Last Updated : 05 Jun, 2021

Transformer models are a huge success among the wide range of different NLP tasks. This caused the transformers to largely replacing the former auto-regressive recurrent neural network architecture in many state-of-the-art architectures. At the core of this transformer, the architecture uses a method called Query-Key dot product attention. The success of this transformer architecture is mostly attributed to the self-attention mechanism.

The factorized random dense synthesizer is a type of attention model that is proposed in the paper ‘Synthesizer: Rethinking Self Attention For Transformer Models ‘ by Google Research. The motivation behind this is to reduce the time complexity of the architecture operation by proposing the alternatives of dot-product self-attention.

Random Synthesizer

Random Synthesizer

The Dense Synthesizer version learns synthetic attention by condition on each input for X and projecting the input to l dimension. This means that Dense Synthesizer conditioned on each topic independently contrastingly different from the original transformer architecture in which we processed all tokens at one. The authors proposed another synthesizer in which the attention weights are initialized to random values instead of conditioning on any input. These random attention weights can either be trainable or fixed.

Let’s take R as a randomly initialized matrix. The random synthesizer can be defined as :

$Y = softmax(R)G(X)$

where R ∈ R^l*l , Each head increases the number of parameters in the network by l².
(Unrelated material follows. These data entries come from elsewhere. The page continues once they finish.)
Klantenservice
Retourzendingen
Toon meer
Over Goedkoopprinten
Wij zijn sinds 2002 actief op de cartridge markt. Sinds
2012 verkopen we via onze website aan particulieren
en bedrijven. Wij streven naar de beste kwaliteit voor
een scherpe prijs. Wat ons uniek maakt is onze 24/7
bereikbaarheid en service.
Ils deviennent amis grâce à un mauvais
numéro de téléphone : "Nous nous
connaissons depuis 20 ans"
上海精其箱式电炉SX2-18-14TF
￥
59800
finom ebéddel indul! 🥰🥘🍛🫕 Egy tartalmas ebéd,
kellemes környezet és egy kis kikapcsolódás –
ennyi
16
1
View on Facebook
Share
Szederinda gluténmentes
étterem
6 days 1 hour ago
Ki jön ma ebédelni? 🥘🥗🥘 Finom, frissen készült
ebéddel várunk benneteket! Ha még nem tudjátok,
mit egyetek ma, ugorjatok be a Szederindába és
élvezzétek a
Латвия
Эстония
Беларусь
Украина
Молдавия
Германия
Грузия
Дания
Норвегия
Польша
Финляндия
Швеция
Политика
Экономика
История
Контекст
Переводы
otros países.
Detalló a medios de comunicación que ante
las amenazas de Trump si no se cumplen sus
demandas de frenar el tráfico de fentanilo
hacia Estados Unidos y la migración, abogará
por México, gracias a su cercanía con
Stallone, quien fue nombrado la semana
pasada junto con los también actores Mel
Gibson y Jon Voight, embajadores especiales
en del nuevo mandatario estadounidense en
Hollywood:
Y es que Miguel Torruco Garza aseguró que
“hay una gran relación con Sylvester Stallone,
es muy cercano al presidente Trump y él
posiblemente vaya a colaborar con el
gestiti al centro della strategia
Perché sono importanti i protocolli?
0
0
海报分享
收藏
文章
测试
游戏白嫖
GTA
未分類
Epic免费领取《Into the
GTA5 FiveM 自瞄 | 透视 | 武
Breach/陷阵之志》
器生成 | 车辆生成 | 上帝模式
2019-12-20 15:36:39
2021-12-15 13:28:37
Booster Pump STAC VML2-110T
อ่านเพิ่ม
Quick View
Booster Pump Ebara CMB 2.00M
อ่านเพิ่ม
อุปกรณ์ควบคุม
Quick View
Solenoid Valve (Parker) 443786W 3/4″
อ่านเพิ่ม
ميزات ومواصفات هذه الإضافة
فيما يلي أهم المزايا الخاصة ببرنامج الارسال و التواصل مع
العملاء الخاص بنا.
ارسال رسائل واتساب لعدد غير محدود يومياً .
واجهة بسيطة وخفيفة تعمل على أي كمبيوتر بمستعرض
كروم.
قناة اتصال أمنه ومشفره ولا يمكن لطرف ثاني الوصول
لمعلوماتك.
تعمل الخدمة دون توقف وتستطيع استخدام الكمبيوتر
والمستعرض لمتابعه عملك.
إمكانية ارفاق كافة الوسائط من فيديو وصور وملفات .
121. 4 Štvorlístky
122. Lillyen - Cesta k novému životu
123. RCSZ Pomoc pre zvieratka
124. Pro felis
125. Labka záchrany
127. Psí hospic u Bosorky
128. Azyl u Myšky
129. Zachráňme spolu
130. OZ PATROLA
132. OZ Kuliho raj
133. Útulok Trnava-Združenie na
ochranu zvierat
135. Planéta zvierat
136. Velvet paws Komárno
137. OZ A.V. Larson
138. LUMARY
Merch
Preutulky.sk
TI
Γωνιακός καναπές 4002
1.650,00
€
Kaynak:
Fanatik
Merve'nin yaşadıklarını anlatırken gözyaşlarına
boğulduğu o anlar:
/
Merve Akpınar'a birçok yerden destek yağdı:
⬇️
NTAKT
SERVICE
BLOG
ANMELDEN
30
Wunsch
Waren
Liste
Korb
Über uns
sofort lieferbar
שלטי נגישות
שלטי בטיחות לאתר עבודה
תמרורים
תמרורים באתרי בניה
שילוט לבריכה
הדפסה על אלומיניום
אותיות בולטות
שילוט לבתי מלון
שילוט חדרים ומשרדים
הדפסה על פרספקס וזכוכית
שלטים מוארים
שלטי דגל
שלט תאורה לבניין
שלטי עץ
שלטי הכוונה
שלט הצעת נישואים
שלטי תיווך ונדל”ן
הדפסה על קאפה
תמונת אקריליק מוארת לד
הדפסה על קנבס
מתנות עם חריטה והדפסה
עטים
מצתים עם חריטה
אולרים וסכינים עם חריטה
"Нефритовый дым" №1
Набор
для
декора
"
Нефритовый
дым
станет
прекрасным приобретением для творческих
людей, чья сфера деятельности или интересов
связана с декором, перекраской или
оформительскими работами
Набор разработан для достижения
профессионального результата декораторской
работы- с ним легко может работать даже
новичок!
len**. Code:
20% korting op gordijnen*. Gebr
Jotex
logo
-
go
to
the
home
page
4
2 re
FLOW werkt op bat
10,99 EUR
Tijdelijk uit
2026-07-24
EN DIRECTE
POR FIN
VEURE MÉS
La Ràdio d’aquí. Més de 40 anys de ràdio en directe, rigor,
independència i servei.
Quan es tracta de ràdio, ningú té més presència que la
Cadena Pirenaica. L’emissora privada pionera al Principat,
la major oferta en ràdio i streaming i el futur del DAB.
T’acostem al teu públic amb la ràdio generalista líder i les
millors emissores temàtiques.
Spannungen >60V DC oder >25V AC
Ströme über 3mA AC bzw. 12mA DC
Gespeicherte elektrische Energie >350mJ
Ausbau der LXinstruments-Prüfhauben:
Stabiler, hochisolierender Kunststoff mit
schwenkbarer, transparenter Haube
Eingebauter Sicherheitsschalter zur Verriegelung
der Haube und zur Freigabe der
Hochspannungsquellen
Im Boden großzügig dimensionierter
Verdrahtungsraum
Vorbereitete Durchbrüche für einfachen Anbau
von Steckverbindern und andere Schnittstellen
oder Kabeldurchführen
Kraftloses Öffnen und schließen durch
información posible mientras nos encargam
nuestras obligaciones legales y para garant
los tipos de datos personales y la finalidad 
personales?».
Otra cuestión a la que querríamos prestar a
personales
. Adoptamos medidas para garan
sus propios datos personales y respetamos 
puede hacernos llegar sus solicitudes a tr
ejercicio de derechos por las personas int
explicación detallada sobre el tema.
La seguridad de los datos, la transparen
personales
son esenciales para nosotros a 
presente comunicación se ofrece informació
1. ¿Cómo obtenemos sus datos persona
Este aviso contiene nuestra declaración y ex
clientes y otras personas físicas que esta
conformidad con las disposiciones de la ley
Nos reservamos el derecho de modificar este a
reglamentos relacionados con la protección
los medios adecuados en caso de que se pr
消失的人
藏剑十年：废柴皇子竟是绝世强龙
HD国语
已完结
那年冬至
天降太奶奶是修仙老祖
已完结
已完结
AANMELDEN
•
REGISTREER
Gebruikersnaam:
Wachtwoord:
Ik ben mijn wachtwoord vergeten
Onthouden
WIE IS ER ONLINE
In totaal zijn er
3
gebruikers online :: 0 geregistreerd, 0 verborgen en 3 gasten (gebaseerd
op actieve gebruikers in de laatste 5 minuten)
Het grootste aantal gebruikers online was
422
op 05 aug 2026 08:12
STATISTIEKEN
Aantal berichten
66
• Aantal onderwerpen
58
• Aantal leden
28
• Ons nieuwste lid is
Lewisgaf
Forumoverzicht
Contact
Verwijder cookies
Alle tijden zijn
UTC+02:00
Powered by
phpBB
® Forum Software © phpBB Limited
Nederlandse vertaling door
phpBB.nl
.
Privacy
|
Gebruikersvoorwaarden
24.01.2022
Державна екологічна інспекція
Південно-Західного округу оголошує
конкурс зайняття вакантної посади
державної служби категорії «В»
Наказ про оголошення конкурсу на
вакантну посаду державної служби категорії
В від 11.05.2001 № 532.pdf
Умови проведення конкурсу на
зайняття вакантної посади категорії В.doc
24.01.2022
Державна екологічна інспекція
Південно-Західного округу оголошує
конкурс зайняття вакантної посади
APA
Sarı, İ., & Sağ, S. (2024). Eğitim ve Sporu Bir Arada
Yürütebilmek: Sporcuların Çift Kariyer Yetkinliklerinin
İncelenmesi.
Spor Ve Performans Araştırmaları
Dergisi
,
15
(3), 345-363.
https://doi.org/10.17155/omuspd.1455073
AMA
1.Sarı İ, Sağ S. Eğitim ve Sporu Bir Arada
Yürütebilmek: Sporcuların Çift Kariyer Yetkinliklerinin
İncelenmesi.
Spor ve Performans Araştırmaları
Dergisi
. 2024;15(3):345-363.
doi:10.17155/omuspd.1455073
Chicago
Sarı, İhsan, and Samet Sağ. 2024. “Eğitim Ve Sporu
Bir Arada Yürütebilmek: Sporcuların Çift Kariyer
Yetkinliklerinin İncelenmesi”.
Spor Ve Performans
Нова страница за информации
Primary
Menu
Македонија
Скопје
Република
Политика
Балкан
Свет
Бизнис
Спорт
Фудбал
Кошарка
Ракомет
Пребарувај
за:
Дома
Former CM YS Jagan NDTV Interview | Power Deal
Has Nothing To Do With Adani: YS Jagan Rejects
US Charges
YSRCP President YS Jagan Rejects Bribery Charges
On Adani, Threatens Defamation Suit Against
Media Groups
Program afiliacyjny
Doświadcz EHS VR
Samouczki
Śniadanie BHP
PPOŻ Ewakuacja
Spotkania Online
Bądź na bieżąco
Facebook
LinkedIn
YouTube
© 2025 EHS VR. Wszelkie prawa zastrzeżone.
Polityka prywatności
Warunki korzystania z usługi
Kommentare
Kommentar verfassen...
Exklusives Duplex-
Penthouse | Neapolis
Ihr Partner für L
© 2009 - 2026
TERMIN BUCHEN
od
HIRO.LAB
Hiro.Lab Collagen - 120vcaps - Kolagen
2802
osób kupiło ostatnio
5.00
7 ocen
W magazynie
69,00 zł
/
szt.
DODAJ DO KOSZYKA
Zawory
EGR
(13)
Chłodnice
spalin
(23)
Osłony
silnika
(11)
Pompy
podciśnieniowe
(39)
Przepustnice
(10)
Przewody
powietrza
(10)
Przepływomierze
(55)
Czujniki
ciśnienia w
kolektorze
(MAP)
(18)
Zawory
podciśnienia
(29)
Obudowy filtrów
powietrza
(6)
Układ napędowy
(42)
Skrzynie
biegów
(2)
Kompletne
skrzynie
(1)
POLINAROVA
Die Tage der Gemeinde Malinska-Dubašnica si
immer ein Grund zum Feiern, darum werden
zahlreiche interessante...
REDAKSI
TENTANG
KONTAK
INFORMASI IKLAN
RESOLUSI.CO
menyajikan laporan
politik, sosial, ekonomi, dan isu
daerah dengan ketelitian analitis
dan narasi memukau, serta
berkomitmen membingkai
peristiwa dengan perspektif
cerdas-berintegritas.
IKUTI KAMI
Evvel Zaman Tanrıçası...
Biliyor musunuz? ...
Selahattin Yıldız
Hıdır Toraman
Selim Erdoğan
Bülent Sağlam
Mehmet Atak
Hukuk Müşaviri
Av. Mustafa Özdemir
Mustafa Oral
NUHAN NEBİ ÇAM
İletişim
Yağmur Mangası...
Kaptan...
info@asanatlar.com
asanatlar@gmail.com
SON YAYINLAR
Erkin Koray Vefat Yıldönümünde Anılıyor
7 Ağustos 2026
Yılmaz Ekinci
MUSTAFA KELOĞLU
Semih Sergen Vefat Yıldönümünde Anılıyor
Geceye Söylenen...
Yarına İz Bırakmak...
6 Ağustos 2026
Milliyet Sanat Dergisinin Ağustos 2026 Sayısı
The basic idea behind the randomized synthesizer is to remove the dependence of pairwise token interaction or any other information on a given token instead learns a task-specific alignment that works globally across different samples.

Factorized random synthesizer

The random synthesizer adds l*l parameters to the network, this makes it even harder to train the Dense Synthesizer when the value of l becomes large. Despite removing the key and query matrices, this model can be difficult to train. Thus, the author proposes the factorized versions of these synthesizers.

In this method, the author factorizes the R into the low-rank matrices R1 and R2 such that R₁, R₂ ∈ R^l*k.

$Y = softmax(R_1R_2^{T})G(X)$

From the above equation, it can be easily computed that for each head the parameter cost reduces from l² to 2lk where k<<l.

Mixtures of Synthesizers

We can combine all the proposed synthetic attention variants in an additive fashion. This expression for this is:

$Y = softmax(a_1 S_{1}(X) + a_2 S_{2}(X).... a_N S_N(X))$

where S is the parameterization function, a is parameter such that \sum a =1 that is the trainable weight.

In the case of mixing random factorized random and standard dense synthesis, the expression becomes:

$Y = softmax(a_1 R_1 R_2^{T} + a_2 F(X))G(X)$

Time Complexity:

The time complexity of Self-attention is \theta = 2d^{2} while for the Random Synthesizer, the time complexity becomes \theta( $\theta(l^{2})$ and factorized random synthesizer, the time complexity is $\theta (2 * l *k)$ . Where l refers to sequence length, d is the dimensionality of the model & k is factorization.